Narrative is effective, and often points to a history and story of things that happened and a sequence in which they happened. This is a process, where something initiated it and then the other things happened. It’s tempting to think of this as causality, but instead, it’s related more to the idea of interconnectedness of specifics.
Ultimately, the author calls for a social scientist to be in a rich dialogue with data and thinking about possibilities rather than answers.
Sampling
In this chapter, the author addresses the idea of sampling and generalizability of research data, encouraging a focus on individual anomalous cases described in rich detail rather than broad sampling of data at a succinct level of generalizability.
Researchers can’t study everything, and rely on sampling techniques to try to predict from a small group what a big group will do or like or feel. Implicit here is trying to find an average, but an average may not be what is interesting or part of a research question. Instead, it may be more interesting to understand “what kind of an organization could be the whole of which the thing we have studied is a part,” or identifying the full range of variations in something being explored.

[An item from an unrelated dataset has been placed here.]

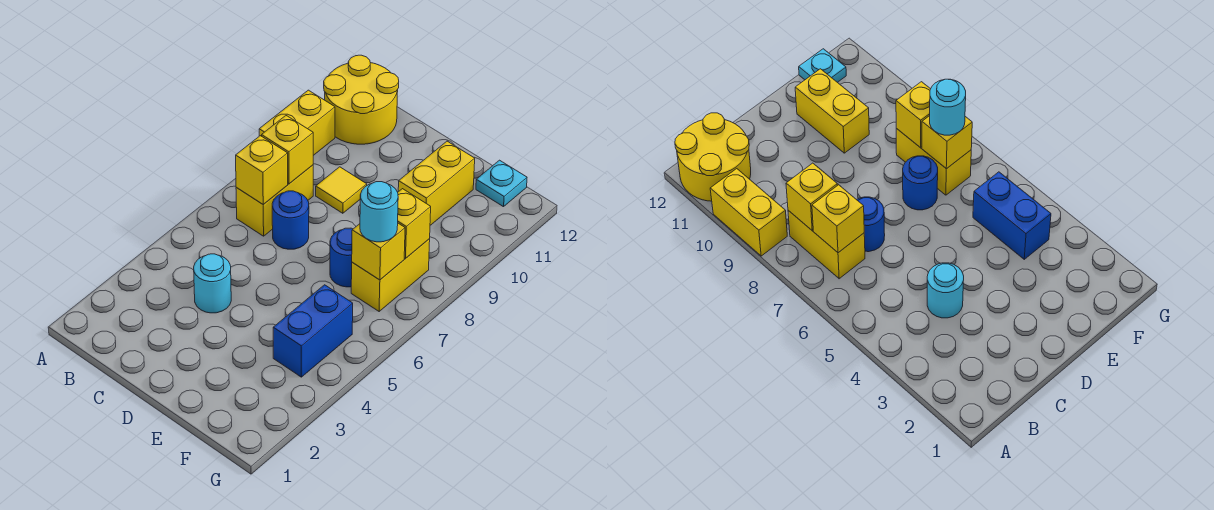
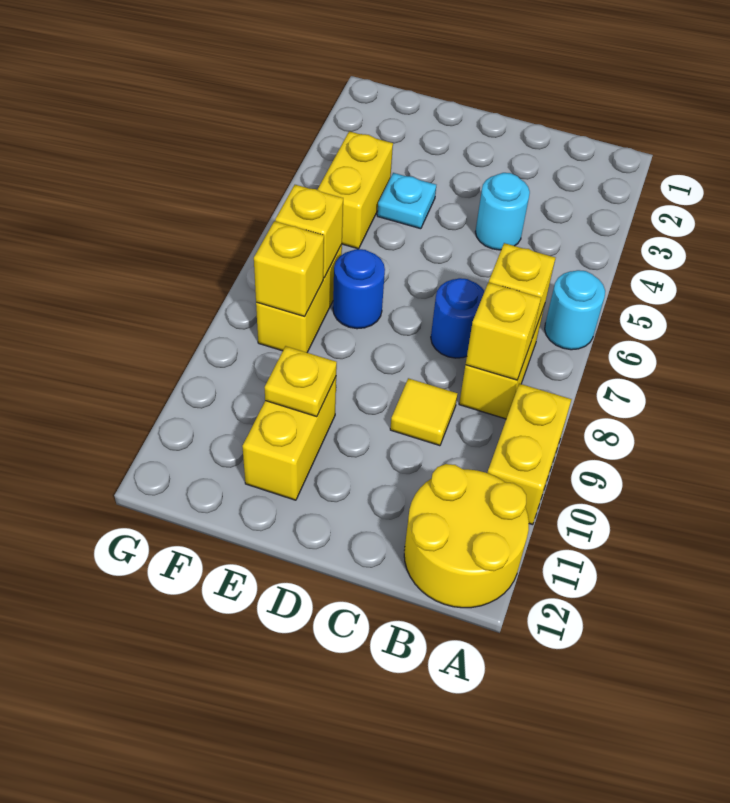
none -> yellow 1x1 plate [265,346,337,417]
blue 1x2 brick [273,285,353,377] -> yellow 1x2 brick [317,131,393,249]
cyan 1x1 round brick [360,182,398,242] -> cyan 1x1 round brick moved to [545,270,605,350]
cyan 1x1 plate [476,160,527,207] -> cyan 1x1 plate moved to [377,173,436,229]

Looking at something in detail raises a question of how much detail; “everything” is unrealistic (and impossible), so instead, researchers can focus on “plain description.” This is observation without interpretation, and the author describes that this is more valuable than any form of interpretative summary; “massive description” is desired.
Since a researcher can’t look at everything or everyone, they should focus on some surprising areas of life. One is to examine in detail things that are considered conventional thinking or everyday knowledge. Another is to focus on cases of things that failed, rather than succeeded. In both cases, description of details is critical in identifying what may have been missed, or what is actually going on. Questioning conventional thinking can be forced by assuming that “nothing that can be imagined is impossible,” and researchers should look for cases that are most likely to challenge existing thinking; the author argues that “we ought to imagine the wildest possibilities and then wonder why they don’t happen.”
Similar to questioning conventional thinking is to challenge ideas that have been “already researched,” as the world is constantly changing. It is contingent on place, and history, and specifics. Things become labeled, and then it is tempting to view things with the same label as the same things, but that trivializes the rich nuance of each individual circumstance.
This is a recommendation from Paul, and I’m struck with how many similarities there are with thinking like a social scientist and thinking like a design strategist. The terms and ideas are so familiar; constraints (and shifting them), specifics instead of generalities, things that stick their noses up and can’t be ignored, the world as an interconnected organism. I feel like “theories” are very similar to assertions of insights, but made broader.
There are some differences, but subtle; I very much like the idea of artifacts as the leftover of people’s activities, but that doesn’t entirely line up with artifacts as rhetorical devices of people and organizations and time periods. I don’t know if that’s worth resolving, maybe just an aside.